Das Landesarbeitsgericht (LAG) Schleswig-Holstein hat in seinem jüngsten Urteil eine fristlose Verdachtskündigung bereits an der nicht ordnungsgemäßen Anhörung des Betriebsrates gem. § 102 BetrVG scheitern lassen.
Der Sachverhalt
Die Klägerin war seit Jahren in einer Badeanstalt der Beklagten beschäftigt. Die Beklagte mahnte sie in den Jahren 2009 bis 2011 dreimal ab. Im Februar 2011 wurde die Klägerin bei einem möglichen Diebstahl ertappt. Die Beklagte beabsichtigte deshalb, die fristlose Verdachtskündigung auszusprechen. Im Rahmen der vorherigen Anhörung des Betriebsrates gem. § 102 BetrVG gab die Beklagte dem Betriebsrat ein umfassendes Bild über die Indizien, die den Diebstahlsverdacht belegen sollten. Allerdings ließ sie jegliche Abmahnungen unerwähnt und gab auch keinerlei Informationen über eine erforderliche Interessenabwägung preis. Die Klägerin hatte mit ihrer Kündigungsschutzklage in beiden Instanzen Erfolg.
Die Entscheidung
Das LAG hat entschieden, dass die fristlose Verdachtskündigung wegen der nicht ordnungsgemäßen Anhörung des Betriebsrates gem. § 102 BetrVG unwirksam ist. Dabei hat das LAG die Maßstäbe an die Betriebsratsanhörung hoch gesetzt. Es hat moniert, dass die Beklagte es anlässlich der Betriebsratsanhörung versäumt habe, den Betriebsrat über alle be- und entlastenden Umstände hinreichend zu informieren. Die Beklagte habe nicht solche Umstände dargelegt, aufgrund derer ihr die Weiterbeschäftigung der Klägerin bis zum Ablauf der ordentlichen Kündigungsfrist unzumutbar erschien. Auch habe es die Beklagte unterlassen, den Betriebsrat über die Dauer des Arbeitsverhältnisses und dessen Verlauf zu informieren.

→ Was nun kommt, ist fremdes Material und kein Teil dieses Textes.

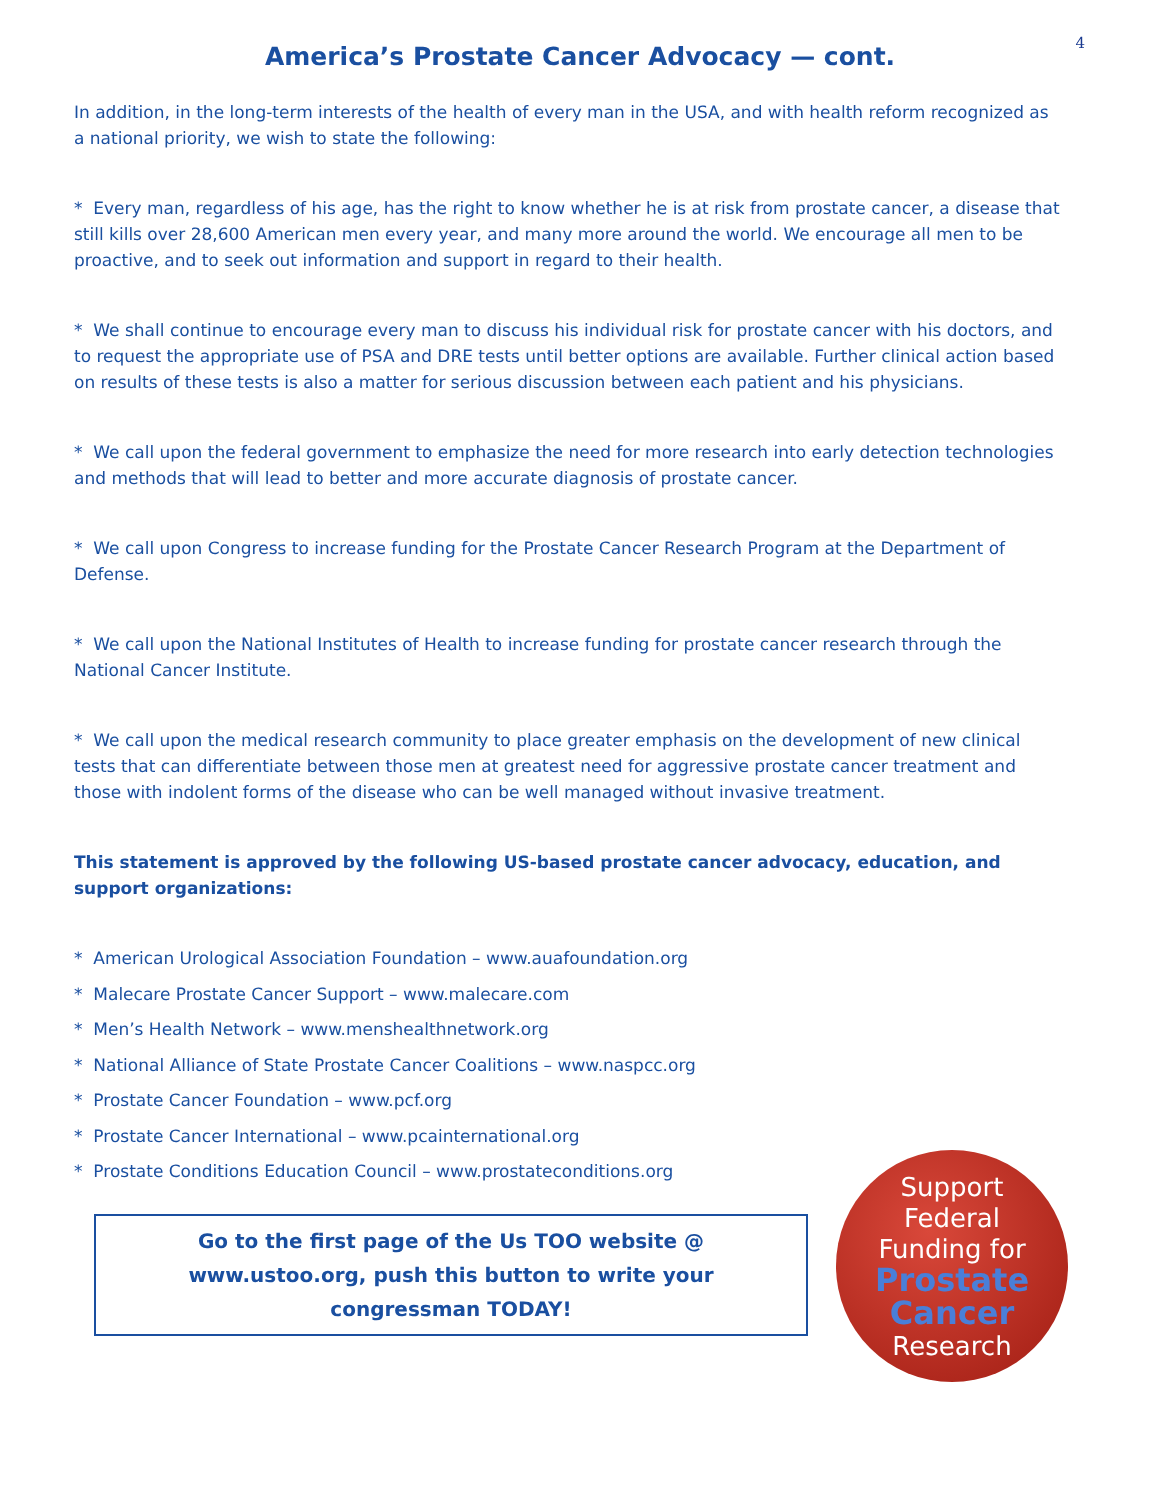4
America’s Prostate Cancer Advocacy — cont.
In addition, in the long-term interests of the health of every man in the USA, and with health reform recognized as a national priority, we wish to state the following:
* Every man, regardless of his age, has the right to know whether he is at risk from prostate cancer, a disease that still kills over 28,600 American men every year, and many more around the world. We encourage all men to be proactive, and to seek out information and support in regard to their health.
* We shall continue to encourage every man to discuss his individual risk for prostate cancer with his doctors, and to request the appropriate use of PSA and DRE tests until better options are available. Further clinical action based on results of these tests is also a matter for serious discussion between each patient and his physicians.
* We call upon the federal government to emphasize the need for more research into early detection technologies and methods that will lead to better and more accurate diagnosis of prostate cancer.
* We call upon Congress to increase funding for the Prostate Cancer Research Program at the Department of Defense.
* We call upon the National Institutes of Health to increase funding for prostate cancer research through the National Cancer Institute.
* We call upon the medical research community to place greater emphasis on the development of new clinical tests that can differentiate between those men at greatest need for aggressive prostate cancer treatment and those with indolent forms of the disease who can be well managed without invasive treatment.
This statement is approved by the following US-based prostate cancer advocacy, education, and support organizations:
* American Urological Association Foundation – www.auafoundation.org
* Malecare Prostate Cancer Support – www.malecare.com
* Men’s Health Network – www.menshealthnetwork.org
* National Alliance of State Prostate Cancer Coalitions – www.naspcc.org
* Prostate Cancer Foundation – www.pcf.org
* Prostate Cancer International – www.pcainternational.org
* Prostate Conditions Education Council – www.prostateconditions.org
Go to the first page of the Us TOO website @ www.ustoo.org, push this button to write your congressman TODAY!
Support
Federal
Funding for
Prostate
Cancer
Research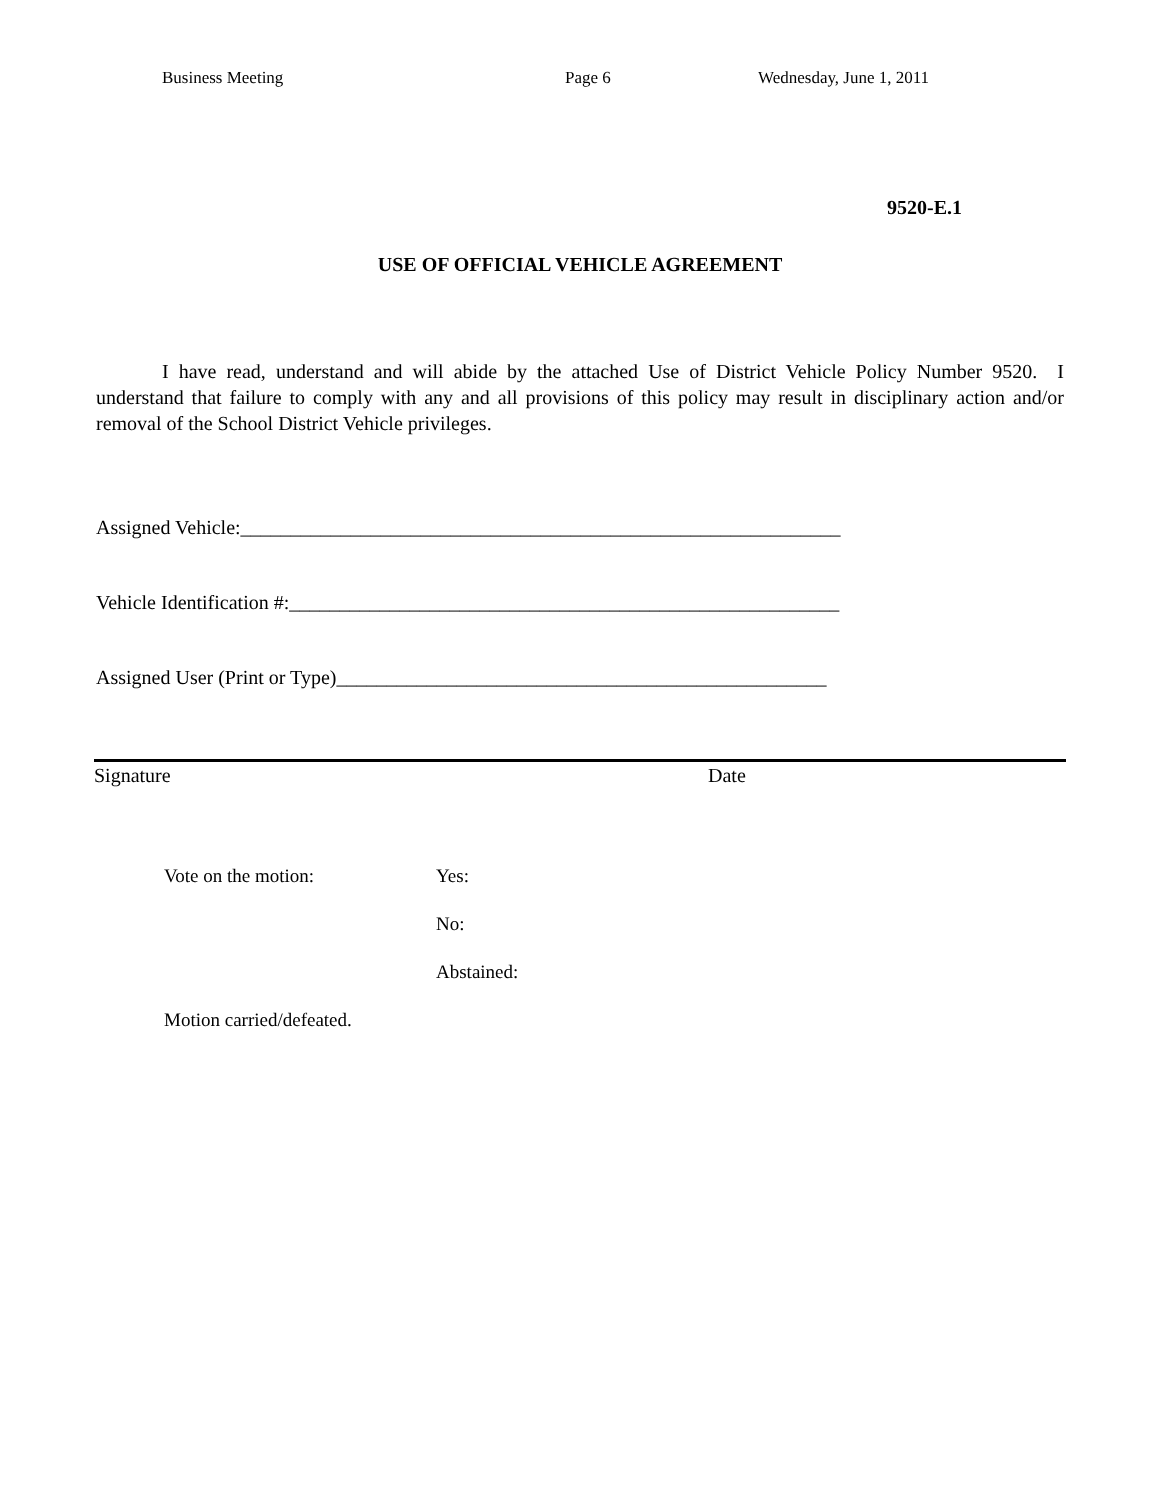Business Meeting Page 6 Wednesday, June 1, 2011
9520-E.1
USE OF OFFICIAL VEHICLE AGREEMENT
I have read, understand and will abide by the attached Use of District Vehicle Policy Number 9520. I understand that failure to comply with any and all provisions of this policy may result in disciplinary action and/or removal of the School District Vehicle privileges.
Assigned Vehicle:____________________________________________________________
Vehicle Identification #:_______________________________________________________
Assigned User (Print or Type)_________________________________________________
Signature Date
Vote on the motion: Yes:
No:
Abstained:
Motion carried/defeated.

Gerade bei einem langjährigen störungsfrei verlaufenden Arbeitsverhältnis, wie in diesem Fall, wäre aus Sicht des LAG zu prüfen gewesen, ob das hierdurch aufgebaute Vertrauen durch eine einmalige Verfehlung unwiederbringlich zerstört werden konnte. Das LAG stellte auch auf den Inhalt der Anhörung ab, die keine Angaben über Abmahnungen enthielt. Daher konnte sich die Beklagte nicht im Prozess darauf berufen, dass der Betriebsrat Kenntnis von den Abmahnungen hatte.
Hinweise für die Praxis
Die hohen Anforderungen an eine ordnungsgemäße Anhörung des Betriebsrates bei einer Kündigungsmaßnahme werden immer wieder unterschätzt. Dieses Urteil des LAG Schleswig-Holstein zeigt deutlich, dass der Arbeitgeber die Anhörung des Betriebsrates genauso ausführlich wie die Darlegung der Kündigungsgründe in einer gerichtlichen Auseinandersetzung vorzunehmen hat. Auch sollten direkt Beweisangebote unterbreitet werden.